_TASK_. Transcribe the records exactly, starting at the very beginning and ending with the line that contains "المحدودة للحارس الشاب", with that line included. Give nothing beyond it.

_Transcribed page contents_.
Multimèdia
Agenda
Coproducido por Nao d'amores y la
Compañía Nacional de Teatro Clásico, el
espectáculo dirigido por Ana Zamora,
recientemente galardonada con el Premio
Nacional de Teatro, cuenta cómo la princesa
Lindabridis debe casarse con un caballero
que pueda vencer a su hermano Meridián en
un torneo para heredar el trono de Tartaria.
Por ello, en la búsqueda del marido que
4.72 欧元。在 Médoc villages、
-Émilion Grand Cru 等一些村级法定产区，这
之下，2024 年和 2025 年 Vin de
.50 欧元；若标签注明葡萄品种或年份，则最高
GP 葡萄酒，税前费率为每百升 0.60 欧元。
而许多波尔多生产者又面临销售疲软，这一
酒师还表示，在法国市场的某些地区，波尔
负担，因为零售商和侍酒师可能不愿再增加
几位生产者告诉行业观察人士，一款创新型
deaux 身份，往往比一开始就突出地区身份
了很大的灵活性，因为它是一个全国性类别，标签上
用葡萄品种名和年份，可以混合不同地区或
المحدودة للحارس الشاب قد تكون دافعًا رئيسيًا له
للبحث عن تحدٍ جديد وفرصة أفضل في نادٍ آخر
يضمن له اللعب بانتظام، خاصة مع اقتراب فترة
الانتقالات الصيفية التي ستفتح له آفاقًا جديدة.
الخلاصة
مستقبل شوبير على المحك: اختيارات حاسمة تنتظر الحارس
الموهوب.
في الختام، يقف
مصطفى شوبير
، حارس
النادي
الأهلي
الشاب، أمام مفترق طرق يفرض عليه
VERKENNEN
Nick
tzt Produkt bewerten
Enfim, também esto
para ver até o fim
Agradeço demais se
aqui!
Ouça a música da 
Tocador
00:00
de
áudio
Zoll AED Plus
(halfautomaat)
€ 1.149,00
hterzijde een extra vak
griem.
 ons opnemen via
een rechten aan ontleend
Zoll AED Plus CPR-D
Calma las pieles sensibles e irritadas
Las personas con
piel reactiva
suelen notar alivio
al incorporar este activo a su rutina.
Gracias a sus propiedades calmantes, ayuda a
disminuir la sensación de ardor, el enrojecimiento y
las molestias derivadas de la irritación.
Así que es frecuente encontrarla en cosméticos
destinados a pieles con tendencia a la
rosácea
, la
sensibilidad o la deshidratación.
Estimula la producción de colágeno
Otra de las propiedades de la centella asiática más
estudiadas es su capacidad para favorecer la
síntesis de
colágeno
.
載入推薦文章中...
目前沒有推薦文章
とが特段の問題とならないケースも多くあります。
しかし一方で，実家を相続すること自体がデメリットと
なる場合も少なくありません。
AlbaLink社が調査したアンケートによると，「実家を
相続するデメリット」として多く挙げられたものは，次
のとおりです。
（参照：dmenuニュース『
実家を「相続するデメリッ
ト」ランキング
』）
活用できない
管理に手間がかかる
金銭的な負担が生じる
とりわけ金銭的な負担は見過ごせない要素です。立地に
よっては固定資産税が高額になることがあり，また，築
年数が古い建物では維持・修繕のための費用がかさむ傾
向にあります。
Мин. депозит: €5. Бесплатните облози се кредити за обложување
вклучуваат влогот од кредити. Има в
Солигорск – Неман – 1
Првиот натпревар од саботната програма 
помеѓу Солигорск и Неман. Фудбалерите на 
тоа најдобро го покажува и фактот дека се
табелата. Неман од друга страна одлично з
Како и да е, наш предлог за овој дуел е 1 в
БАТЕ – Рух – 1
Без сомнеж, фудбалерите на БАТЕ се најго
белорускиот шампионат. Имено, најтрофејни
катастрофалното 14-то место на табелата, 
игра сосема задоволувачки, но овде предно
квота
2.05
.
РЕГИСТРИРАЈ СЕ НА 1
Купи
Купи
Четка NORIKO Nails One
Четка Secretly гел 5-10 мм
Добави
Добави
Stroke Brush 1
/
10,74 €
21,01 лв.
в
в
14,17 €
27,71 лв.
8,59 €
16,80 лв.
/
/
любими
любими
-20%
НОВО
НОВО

_SOLUTION_.
Multimèdia
Agenda
Coproducido por Nao d'amores y la
Compañía Nacional de Teatro Clásico, el
espectáculo dirigido por Ana Zamora,
recientemente galardonada con el Premio
Nacional de Teatro, cuenta cómo la princesa
Lindabridis debe casarse con un caballero
que pueda vencer a su hermano Meridián en
un torneo para heredar el trono de Tartaria.
Por ello, en la búsqueda del marido que
4.72 欧元。在 Médoc villages、
-Émilion Grand Cru 等一些村级法定产区，这
之下，2024 年和 2025 年 Vin de
.50 欧元；若标签注明葡萄品种或年份，则最高
GP 葡萄酒，税前费率为每百升 0.60 欧元。
而许多波尔多生产者又面临销售疲软，这一
酒师还表示，在法国市场的某些地区，波尔
负担，因为零售商和侍酒师可能不愿再增加
几位生产者告诉行业观察人士，一款创新型
deaux 身份，往往比一开始就突出地区身份
了很大的灵活性，因为它是一个全国性类别，标签上
用葡萄品种名和年份，可以混合不同地区或
المحدودة للحارس الشاب قد تكون دافعًا رئيسيًا له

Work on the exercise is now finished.